Podczas widzenia przemówiła też sama Matka Boża. Córko moja, spójrz, Serce moje otoczone cierniami, którymi niewdzięczni ludzie przez bluźnierstwa i niewierności stale ranią. Przynajmniej ty staraj się nieść mi radość – mówiła Maryja. Najświętsza Panna dała również specjalną obietnicę, którą siostra Łucja miała przekazać światu. Oznajmij w moim imieniu, że przybędę w godzinie śmierci z łaskami potrzebnymi do zbawienia do tych wszystkich, którzy przez pięć miesięcy w pierwsze soboty odprawią spowiedź, przyjmą Komunię świętą, odmówią jeden Różaniec i przez piętnaście minut rozmyślania nad piętnastu tajemnicami różańcowymi towarzyszyć mi będą w intencji zadośćuczynienia – wskazała.

Dlaczego pięć pierwszych sobót?

Dlaczego Matka Boża prosiła o pięć sobót? Chodzi o wynagrodzenie za bluźnierstwa przeciwko Maryi. Odpowiedź tę siostra Łucja miała uzyskać w maju 1930 roku podczas modlitwy: Córko moja – powiedział Jezus – chodzi o pięć rodzajów zniewag, którymi obraża się Niepokalane Serce Maryi:

  1. Obelgi przeciw Niepokalanemu Poczęciu,
  2. Przeciw Jej Dziewictwu,
  3. Przeciw Jej Bożemu Macierzyństwu,
  4. Obelgi, przez które usiłuje się wpoić w serca dzieci obojętność, wzgardę, a nawet nienawiść wobec nieskalanej Matki,
  5. Bluźnierstwa, które znieważają Maryję w Jej świętych wizerunkach.

Jezus zwrócił się jeszcze do siostry Łucji: To prawda, moja córko, że wiele dusz zaczyna, lecz mało kto kończy i ci, którzy kończą, mają za cel otrzymanie przyrzeczonych łask. Ja jednak wolę tych, którzy odprawią pięć pierwszych sobót w celu wynagrodzenia Niepokalanemu Sercu twojej Matki Niebieskiej, niż tych, którzy odprawią piętnaście, bezdusznie i z obojętnością.

Pięć pierwszych sobót miesiąca – warunki odprawienia nabożeństwa

Warunek 1. Spowiedź w pierwszą sobotę miesiąca

Pierwszym warunkiem odprawienia nabożeństwa jest przystąpienie do Sakramentu Pokuty w pierwszą sobotę miesiąca. Warunek wydaje się mało realny dla tych, którzy praktykują nabożeństwo pierwszych piątków i dzień wcześniej przystąpili do kratek konfesjonału. Siostra Łucja przedstawiła Jezusowi trudności, jakie niektórzy przedstawiali wobec sobotniej spowiedzi i prosiła, by spowiedź święta mogła być osiem dni ważna.

PODANE INFORMACJE:
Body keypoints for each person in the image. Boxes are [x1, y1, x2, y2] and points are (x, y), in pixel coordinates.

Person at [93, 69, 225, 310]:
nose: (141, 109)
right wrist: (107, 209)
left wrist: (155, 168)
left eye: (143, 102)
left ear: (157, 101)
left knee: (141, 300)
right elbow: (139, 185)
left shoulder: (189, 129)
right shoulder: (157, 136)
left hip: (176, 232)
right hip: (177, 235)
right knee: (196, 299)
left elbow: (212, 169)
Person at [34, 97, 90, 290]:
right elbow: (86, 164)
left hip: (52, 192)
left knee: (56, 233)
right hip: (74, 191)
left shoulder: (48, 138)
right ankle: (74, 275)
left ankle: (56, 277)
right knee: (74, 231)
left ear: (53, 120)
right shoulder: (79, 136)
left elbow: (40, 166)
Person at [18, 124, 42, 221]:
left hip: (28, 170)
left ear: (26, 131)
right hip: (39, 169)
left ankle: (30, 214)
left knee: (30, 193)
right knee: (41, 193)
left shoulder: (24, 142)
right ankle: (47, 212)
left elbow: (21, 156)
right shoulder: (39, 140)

ZADANIE 1:
Odpowiedz krótko na pytania do tekstu o nabożeństwie pierwszych sobót:
(a) Przez ile minut należy rozmyślać nad tajemnicami różańcowymi według obietnicy Maryi?
(b) W którym miesiącu i roku siostra Łucja miała otrzymać odpowiedź na pytanie, dlaczego chodzi o pięć sobót?
(c) Przez ile dni miałaby być ważna spowiedź święta według prośby siostry Łucji?
ZADANIE 2:
Kontynuuj tekst o nabożeństwie pierwszych sobót, zaczynając zaraz po jego ostatnim zdaniu.

OCZEKIWANA ODPOWIEDŹ 1:
(a) Przez piętnaście minut.
(b) W maju 1930 roku.
(c) Przez osiem dni.

OCZEKIWANA ODPOWIEDŹ 2:
Może nawet wiele dłużej być ważna pod warunkiem, ze ludzie są w stanie łaski, gdy Mnie przyjmują i ze mają zamiar zadośćuczynienia Niepokalanemu Sercu Maryi – przekazał Jezus.

Warunkiem dobrze odprawionego nabożeństwa jest wzbudzenie intencji spowiedzi: zadośćuczynienie za zniewagi wobec Niepokalanego Serca Maryi. Zaleca się, by w każdą kolejną pierwszą sobotę przystąpić do spowiedzi w intencji wynagrodzenia za jedną z pięciu zniewag, które wymieniał Pan Jezus. Intencję można wzbudzić podczas przygotowania się do spowiedzi lub w trakcie rozgrzeszenia.

Warunek 2. Komunia św. w pierwszą sobotę miesiąca

Komunię św. należy przyjąć w intencji wynagradzającej, którą można wzbudzić po przyjęciu sakramentu. Można odmówić taką lub inną modlitwę:

Najchwalebniejsza Dziewico, Matko Boga i Matko moja! Jednocząc się z Twoim Synem pragnę wynagradzać Ci za grzechy tak wielu ludzi przeciw Twojemu Niepokalanemu Sercu. Mimo własnej nędzy i nieudolności chcę uczynić wszystko, by zadośćuczynić za te obelgi i bluźnierstwa. Pragnę Najświętsza Matko, Ciebie czcić i całym sercem kochać. Tego bowiem ode mnie Bóg oczekuje. I właśnie dlatego, że Cię kocham, uczynię wszystko, co tylko w mojej mocy, abyś przez wszystkich była czczona i kochana. Ty zaś, najmilsza Matko, Ucieczko grzesznych, racz przyjąć ten akt wynagrodzenia, który Ci składam. Przyjmij Go również jako akt zadośćuczynienia za tych, którzy nie wiedzą, co mówią, w bezbożny sposób złorzeczą Tobie. Wyproś im u Boga nawrócenie, aby przez udzieloną im łaskę jeszcze bardziej uwydatniła się Twoja macierzyńska dobroć, potęga i miłosierdzie. Niech i oni przyłączą się do tego hołdu i rozsławiają Twoją świętość i dobroć, głosząc, że jesteś błogosławioną miedzy niewiastami, Matką Boga, której Niepokalane Serce nie ustaje w czułej miłości do każdego człowieka. Amen.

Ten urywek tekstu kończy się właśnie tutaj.